I love your idea for a new series.
My new project is the meshing of two separate ideas (like your suggestion #2). Because they aren’t related in real life, I don’t have to worry that they’ve already been done. No trend following for me. 😀
I guess my ideas come from wanting to read books that don’t exist. lol.
Kris – Who knows? Maybe the sugar rush thing works. I like my teeth too much to eat a bag of jelly beans!
Ansha – Unique combos are always fun!
Stina – And the benefit of a unique combo is bucking the trends, which is always good.
CQG – That’s a great one! Ask myself if I were reading this book – what I want to happen. I like it.
“And now for my dirty little secret. I write middle grade. But it’s really hard for me to find a contemporary middle grade book I absolutely love.”
Me too! Although it was a stack of YA that I recently returned to the library, not able to get into a one of ’em. I’m absolutely burned out on paranormal YA. At least, I hope the problem is that specific. (One of them wasn’t paranormal though.) Not liking a bunch of books in a row always makes me nervous. Like, “What’s the matter with me?”
Marcia – I treasure a book I find that I absolutely love. I’ve become way more picky since being a writer though. I understand why agents reject so many – they are looking for that story to love just like I am as a reader!

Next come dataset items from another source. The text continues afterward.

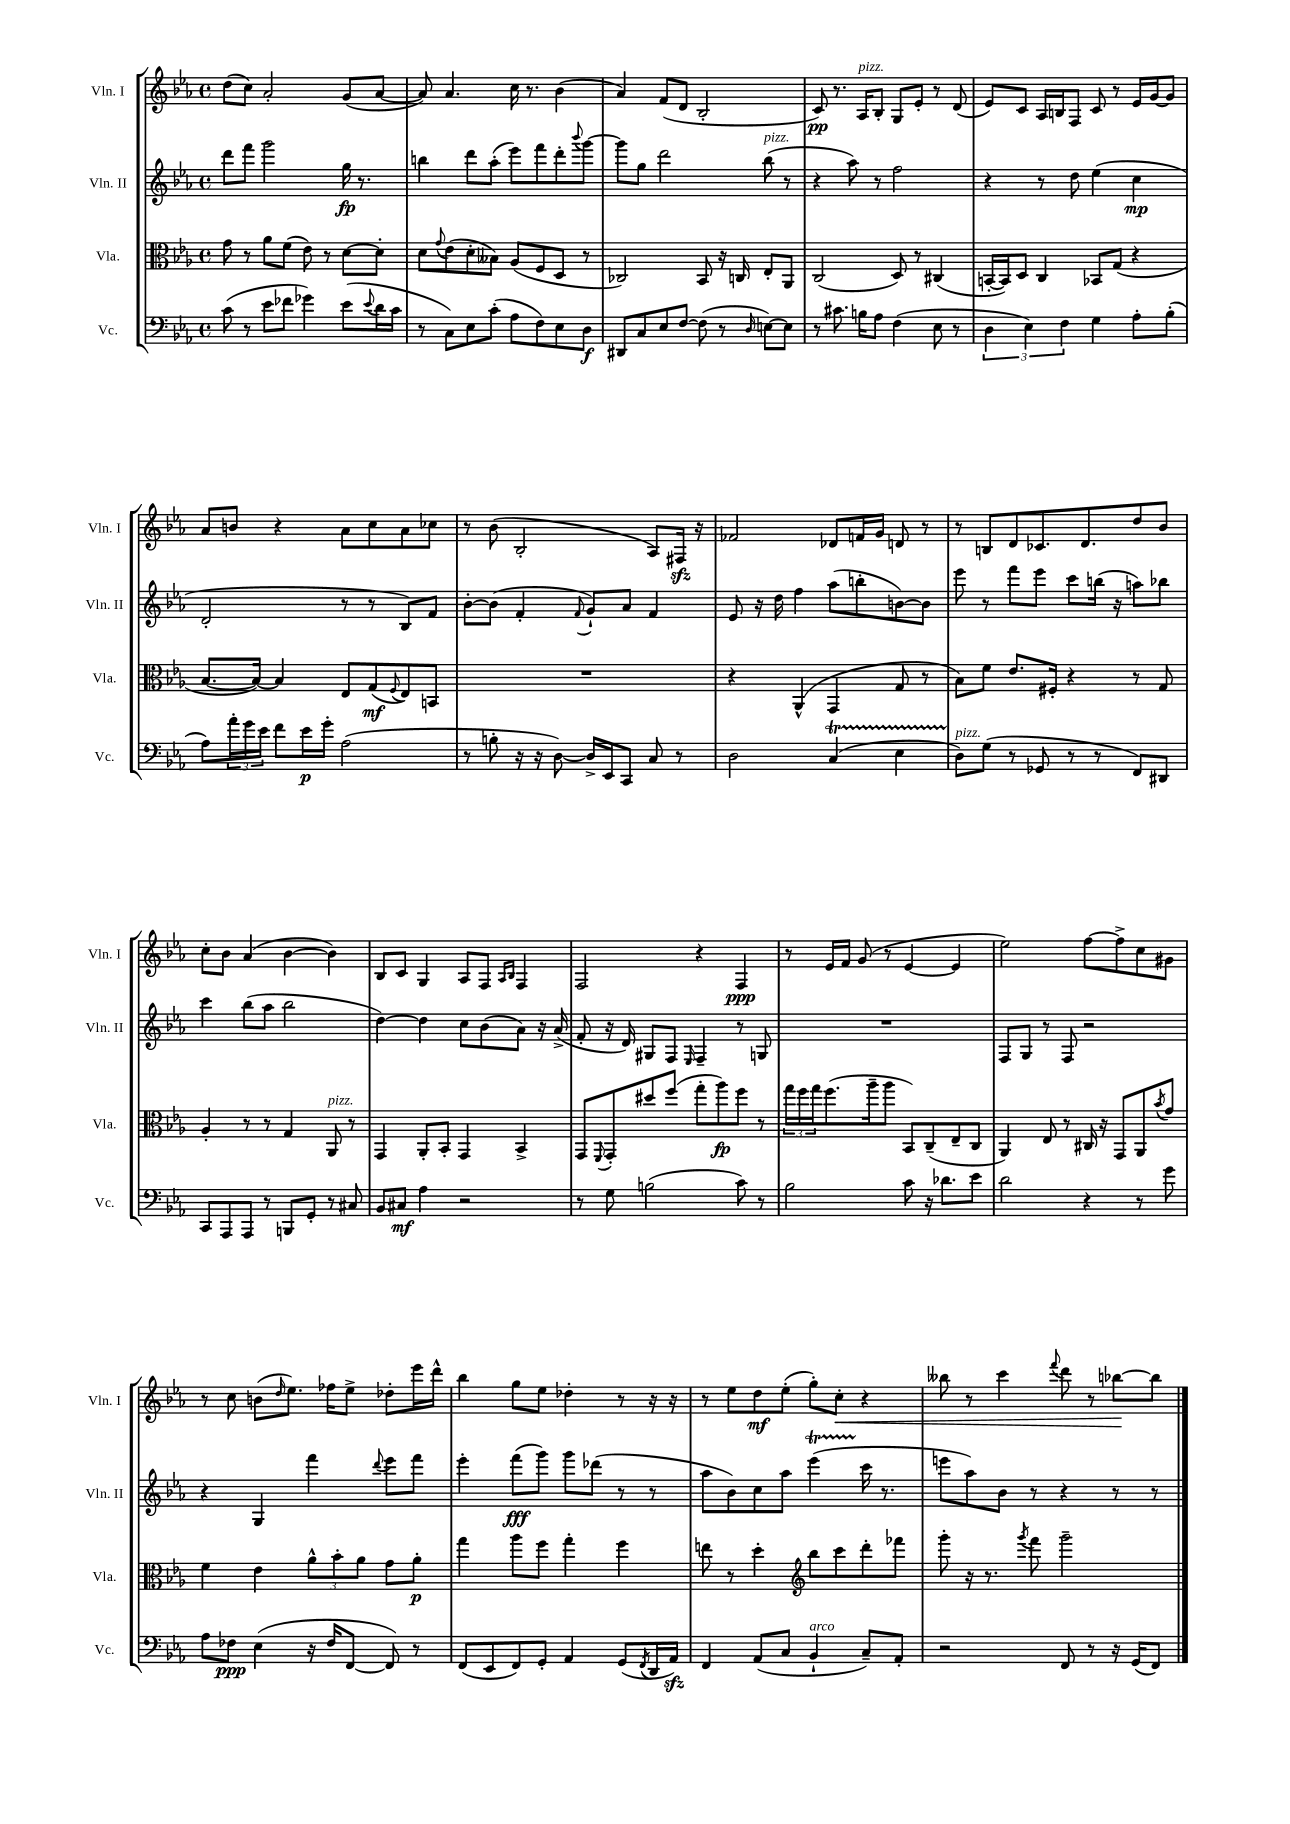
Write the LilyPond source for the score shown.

<<
\new StaffGroup <<
\new Staff = "s0" \with { instrumentName = "Vln. I" shortInstrumentName = "Vln. I" } {
    \clef treble \key ees \major \defaultTimeSignature \time 4/4
    d''8( c''8) aes'2-. g'8( aes'8~ |
    aes'8) aes'4. c''16 r8. bes'4( |
    aes'4) f'8( d'8 bes2-. |
    c'8\pp) r8. aes16^\markup { \italic "pizz." } bes8-. g8 ees'8-. r8 d'8( |
    ees'8) c'8 aes16 b16 f8 c'8 r8 ees'16 g'16~ g'8 |
    aes'8 b'8 r4 aes'8 c''8 aes'8 ces''8 |
    r8 bes'8( bes2-. aes8) fis16\sfz r16 |
    fes'2 des'8 f'16 g'16 d'8 r8 |
    r8 b8 d'8 ces'8. d'8. d''8 bes'8 |
    c''8-. bes'8 aes'4( bes'4~ bes'4) |
    bes8 c'8 g4 aes8 f8 \grace { aes16 bes16 } f4 |
    f2 r4 f4\ppp |
    r8 ees'16 f'16 g'8( r8 ees'4~ ees'4 |
    ees''2) f''8~ f''8-> c''8 gis'8 |
    r8 c''8 b'8( \grace { d''16 } ees''8.) fes''16 ees''8-> des''8-. ees'''16 d'''16-^ |
    bes''4 g''8 ees''8 des''4-. r8 r16 r16 |
    r8 ees''8 d''8\mf ees''8-.( g''8-.) c''8-.\< r4 |
    beses''8 r8 c'''4 \appoggiatura { f'''8 } d'''8 r8 bes''8~\! bes''8 \bar "|." |
}
\new Staff = "s1" \with { instrumentName = "Vln. II" shortInstrumentName = "Vln. II" } {
    \clef treble \key ees \major \defaultTimeSignature \time 4/4
    d'''8 f'''8 g'''2 g''16\fp r8. |
    b''4 d'''8 aes''8-.( ees'''8) f'''8 d'''8-. \appoggiatura { bes'''8 } g'''8~ |
    g'''8 g''8 d'''2 bes''8^\markup { \italic "pizz." }( r8 |
    r4 aes''8) r8 f''2 |
    r4 r8 d''8 ees''4( c''4\mp |
    d'2-. r8 r8 bes8) f'8 |
    bes'8~-. bes'8( f'4-. \appoggiatura { f'8 } g'8-!) aes'8 f'4 |
    ees'8 r16 d''16 f''4 aes''8( b''8-. b'8~) b'8 |
    ees'''8 r8 f'''8 ees'''8 c'''8 b''16( r16 a''8) bes''8 |
    c'''4 bes''8( aes''8 bes''2 |
    d''4~) d''4 c''8 bes'8( aes'8) r16 aes'16->( |
    f'8-. r16 d'16) gis8 f8 \grace { ees16 } f4-- r8 g8 |
    R1 |
    f8 g8 r8 f8 r2 |
    r4 g4 f'''4 \appoggiatura { d'''8 } ees'''8 f'''8 |
    ees'''4-. f'''8\fff( g'''8) g'''8 des'''8( r8 r8 |
    aes''8 bes'8) c''8 aes''8 ees'''4\startTrillSpan( c'''16\stopTrillSpan r8. |
    e'''8 aes''8) bes'8 r8 r4 r8 r8 \bar "|." |
}
\new Staff = "s2" \with { instrumentName = "Vla." shortInstrumentName = "Vla." } {
    \clef alto \key ees \major \defaultTimeSignature \time 4/4
    g'8 r8 aes'8 f'8( ees'8) r8 d'8~ d'8-. |
    d'8 \appoggiatura { g'8 } ees'8( d'8-. beses8) aes8( f8 d8 r8 |
    ces2) bes,8 r16 c16 ees8-. aes,8 |
    c2( d8) r8 cis4( |
    b,16~-. b,16) d8 c4 bes,8 g8( r4 |
    bes8.~ bes16~) bes4 ees8 g8\mf( \appoggiatura { f8 } ees8) b,8 |
    R1 |
    r4 aes,4-^( g,4 g8 r8 |
    bes8) f'8 ees'8. fis16-. r4 r8 g8 |
    aes4-. r8 r8 g4 aes,8^\markup { \italic "pizz." } r8 |
    g,4 aes,8-. bes,8-. g,4 bes,4-> |
    g,8 \appoggiatura { f,8 } g,8-. dis''8 f''8( g''8-. aes''8\fp) f''8 r8 |
    \tuplet 3/2 { g''16 f''16 g''16 } f''8.( aes''16-- aes''8 bes,8) c8--( ees8-- c8 |
    aes,4) ees8 r8 cis16 r16 g,8 aes,8 \acciaccatura { bes'8 } g'8 |
    f'4 ees'4 \tuplet 3/2 { aes'8-^ bes'8-. aes'8 } g'8 aes'8-.\p |
    g''4 aes''8 f''8 g''4-. f''4 |
    e''8 r8 d''4-. \clef treble bes''8 c'''8 d'''8-. fes'''8 |
    g'''8-. r16 r8. \acciaccatura { g'''8 } f'''8 g'''2-- \bar "|." |
}
\new Staff = "s3" \with { instrumentName = "Vc." shortInstrumentName = "Vc." } {
    \clef bass \key ees \major \defaultTimeSignature \time 4/4
    c'8( r8 ees'8 fes'8 ges'4) ees'8( \appoggiatura { ees'8 } d'16 c'16 |
    r8 c8) ees8 c'8-.( aes8 f8) ees8 d8\f |
    dis,8 c8 ees8 f8~ f8( r8 \grace { d16 } e8~) e8 |
    r8 cis'8. b16 aes8 f4( ees8 r8 |
    \tuplet 3/2 { d4 ees4) f4 } g4 aes8-. bes8-.( |
    aes8) \tuplet 3/2 { aes'16-. g'16 ees'16 } f'8 ees'16\p g'16-. aes2( |
    r8 b8-. r16 r16 d8~) d16-> ees,16 c,8 c8 r8 |
    d2 c4\startTrillSpan( ees4 |
    d8\stopTrillSpan^\markup { \italic "pizz." }) g8( r8 ges,8 r8 r8 f,8) dis,8 |
    c,8 aes,,8 aes,,8 r8 b,,8 g,8-. r8 cis8 |
    bes,8 cis8\mf aes4 r2 |
    r8 g8 b2( c'8) r8 |
    bes2 c'8 r16 des'8. ees'8 |
    d'2 r4 r8 g'8 |
    aes8 fes8\ppp ees4( r16 fes16 f,8~ f,8) r8 |
    f,8( ees,8 f,8) g,8-. aes,4 g,8( \acciaccatura { f,8 } d,16 aes,16\sfz) |
    f,4 aes,8( c8 bes,4-!^\markup { \italic "arco" } c8--) aes,8-. |
    r2 f,8 r8 r16 g,16( f,8) \bar "|." |
}
>>
>>
\layout { \context { \Score \remove "Bar_number_engraver" } }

I think I like the term creation because it makes it seem bigger than just an idea. I know something has to live in my head awhile before it is book worthy, and then after that it has to be melded with other ideas, ones that keep coming and adding to that first one so that it is larger than itself. At least for me. If that makes any sense???!!!
Regarding number one (don’t stare at a black screen): I highly recommend opening a file and just starting to write. Start with a story title, or a single line of dialogue or some piece of action. Then just write–without stopping, without editing (no backsies!)–for a fixed period of time.
If it goes nowhere, all you’ve lost is a little time. But more often than you might think, you’ll find yourself telling a story. It may need editing (afterward!). You might even throw away the first few pages. But you’ll have shouldered your internal editor out of the way long enough for your creative side to seize the wheel.
Hmm, I can see why eating bags of jelly beans wouldn’t spark an idea. But I’m pretty positive eating bags of chocolate practically writes the book for you!
Heehee, I wish! If that were true I’d have hundreds of novels written by now, LOL!
I’m sorry you haven’t found any contemporary middle-grade books you love. 🙁 I have dozens I love! I’m always reading something amazing. Have you ever read anything by Sharon Creech? Walk Two Moons and Chasing Redbird are two of my favorites, but I really love all of her books. Louis Sachar, Jerry Spinelli, and Katherine Paterson are other authors whose books I love. I just read several of Kate DiCamillo’s novels, and I liked them a lot, too.
Laura – I have ones I love. I love Holes and Katherine Patterson and Because of Winn Dixie… But they are to find out of all the ones that I read. 🙂
All great ways of coming up with ideas. I often find myself thinking: “Wouldn’t it be interesting if…” So I guess that constant “what if” is what helps spark my ideas.
I’m not sure how I get my ideas. They really just come to me and I have to make sure I write them down, because if I don’t I forget them! I have a bunch of ideas for future books in my notebooks!
OMG, the research thing always helps me. it’s kind of like magic that way. New plot twists and characters appear out of nowhere.
I like #5 on your list. I do that too. I also do it when I write activities and games for student lessons. I like to think fun and excitement and see where things go. 🙂
Heh heh, are you sure staring at a blank screen and pressuring the brain to come up with words doesn’t work? Really? Rats. ;D
But seriously, #1, #2 on your good list I’ve done, #4 and #7 sound good also. For some reason, I don’t try to turn my dreams into stories – I don’t know why, I have very vivid, interesting dreams.